The northern yellow-cheeked gibbon
Based on population surveys conducted in 2009, there are an estimated 500 groups of northern yellow-cheeked gibbons at the site; each group consists of two adults and their juvenile offspring. The gibbon species in Veun Sai-Siem Pang Conservation Area was described for the very first time in 2010 in a multinational collaborative effort by primatologists throughout the region and with data contributions from Conservation International researchers at the site.
The (VSSPCA) was extremely important to the discovery of the species and genetic material recovered from the faeces of the wild gibbon group helped demonstrate that this indeed was a new species.
The discovery of new apes are incredibly rare and the opportunity to see this species in their natural habitat is all the more unique. This new species, Nomascus annamensis, has not yet been assessed for is threat status by the World Conservation Union (IUCN Red List), however it is extremely likely that they will be listed as Endangered.
At the site it is possible to see and follow a family group of an adult male, adult female, a sub-adult, a juvenile and an infant. Gibbons are monogamous with groups generally consisting of 2 adults and up to 3 offspring. When the offspring reach maturity at around 7 to 10 years they leave the group to find a mate in another part of the forest to raise their own offspring. Gibbons are fiercely territorial of their areas of the forest and make their claims known through ritualistic vocalisations.
The gibbons live in perfect harmony with the Kavet people who consider the gibbons as extremely important; they are not hunted but respected and share the jungle together. This in stark contrast with many other areas in Southeast Asia, where gibbons and other primates are persecuted and hunted for bushmeat, for their perceived medicinal properties, or for the trade in pets. That such a healthy population persists in this area is a testament to the importance of the site and its relatively untouched nature. We hope that responsibly showing you the gibbons in their natural environment will help preserve this species and the area for generations to come.
Veun Sai-Siem Pang Conservation Area
Situated in the far northeast of Cambodia, the forests of Veun Sai-Siem Pang Conservation Area (VSSPCA) form part of a large protected area network that is home to many indigenous peoples and threatened wild life. Bordering the Virachey National Park, the luscious forest of VSSPCA which covers an area of 55,000 hectares of lowland evergreen and semi-evergreen forest. High in biodiversity and species density these forests are home to eight of the sixteen most threatened terrestrial species in Cambodia and part of the largest known population of northern yellow-cheeked gibbons in the world.
Although rich in natural resources, the northeast is one of the poorest areas in Cambodia. Home of several indigenous hill tribes, small settlements of mainly Kavet people are dotted around this forest, which is bordered by small agricultural fields.
This area is one of the very few left in Cambodia that are almost pristine. Small streams and rocky creeks meander through dense vegetation and grassy savanna contrasts with dense jungle.

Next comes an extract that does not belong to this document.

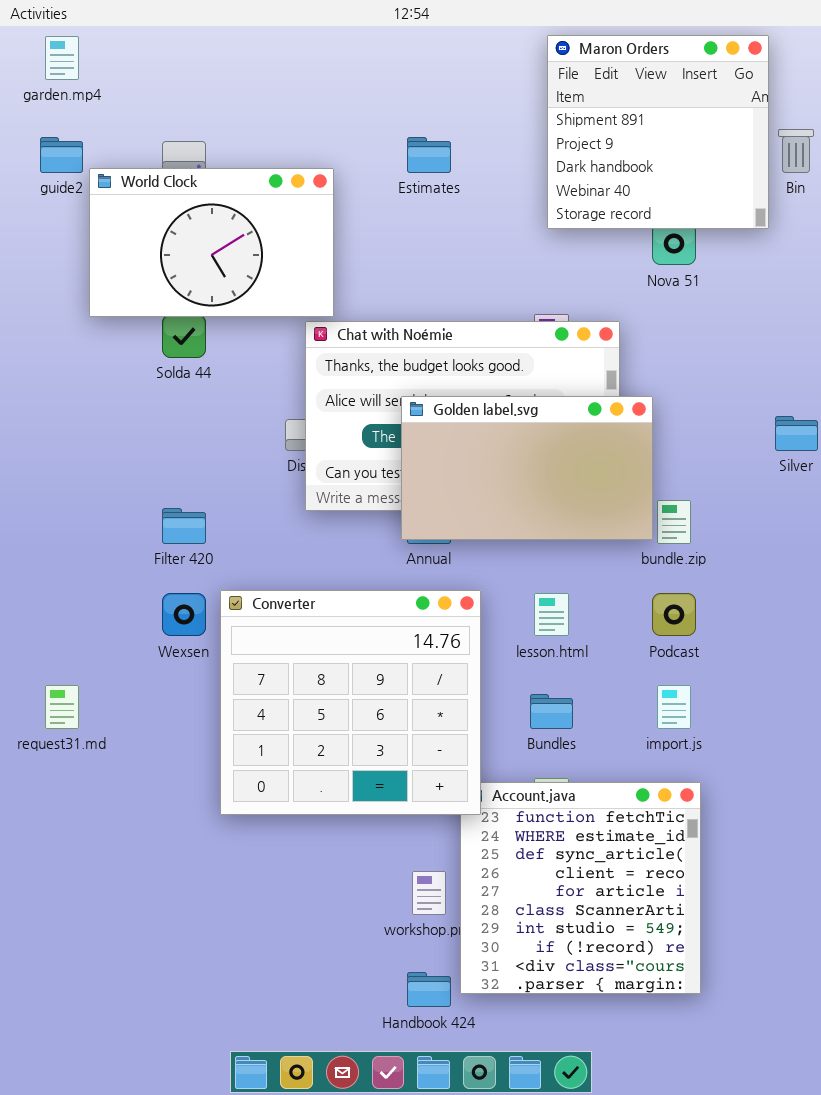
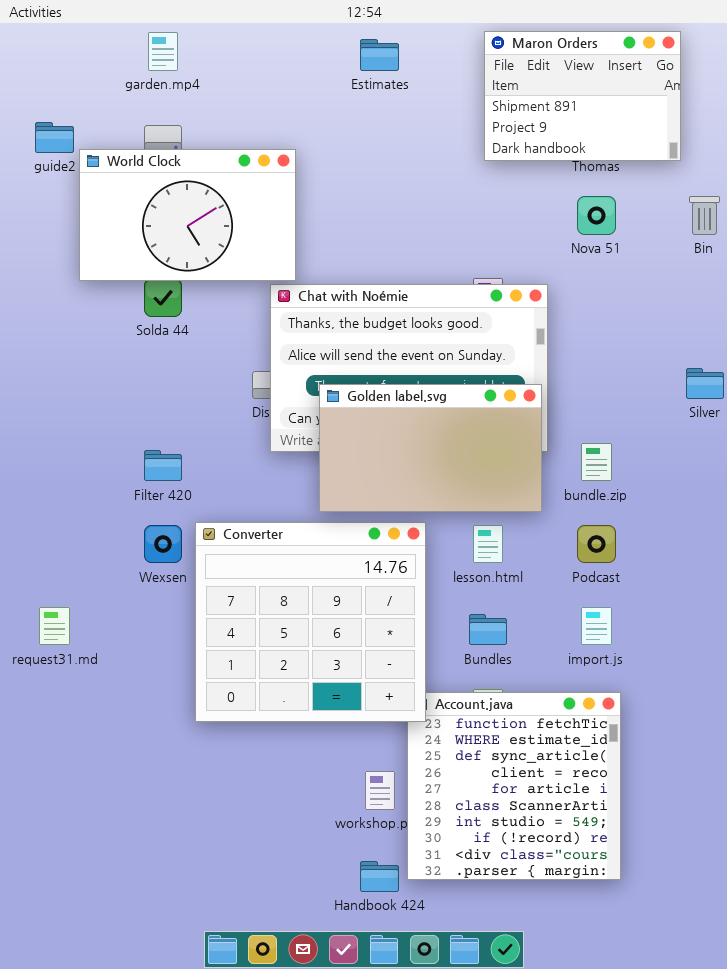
Maron Orders: [547,35,769,229] -> [484,31,681,161], resized
garden.mp4: [45,36,79,80] -> [148,32,178,71], moved
Bin: [778,129,814,173] -> [689,196,720,235], moved
Estimates: [407,137,451,173] -> [360,39,399,71], moved
Golden label.svg: [401,396,653,540] -> [319,384,542,512], moved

In addition to the gibbons, other threatened primates including the red-shanked douc langurs, silvered langurs and pygmy loris can be seen if you know where to look. The site is also home to several impressive mammals like Asiatic black bears, sun bears, gaur (wild cattle), dhol (wild dogs) and various jungle cats such as the leopard and clouded leopard who feed on the site’s wild pigs and deer. Highly threatened birds such as Cambodia’s national bird, the giant ibis, of which only a few hundred may remain in the world, and the white-winged duck still persist here, as do the stunning greater hornbill and well over 100 other bird species so far recorded. Amazing insects, amphibians and reptiles, possibly including the critically endangered siamese crocodile, live on here in this beautiful wilderness.
The Veun Sai area has supported the traditional livelihoods of many groups of indigenous people for centuries. The local communities living in and around the forests represent a diversity of cultures including Brao, Laos, Mon-Khmer, Kavet and Kinh all with their own cultural and linguistic traditions.
The local community are co-beneficiaries of funds raised through Gibbon Spotting Cambodia. Developed and supported by Conservation International, the Community-based Ecotourism Management Team, which is made of democratically elected local community members, receives funds from entrance fees and services provided through our tours and these funds are used in totality for the community’s benefit. Money is spent on improving the ecotourism facilities, conservation activities such as funding patrol work by community members to protect the natural resources on which they rely and development projects, as determined collectively by the communities around Veun Sai-Siem Pang Conservation Area.
We are working together towards continuous protection of this area to preserve the natural beauty of Ratanakiri while meeting the needs of the local indigenous communities.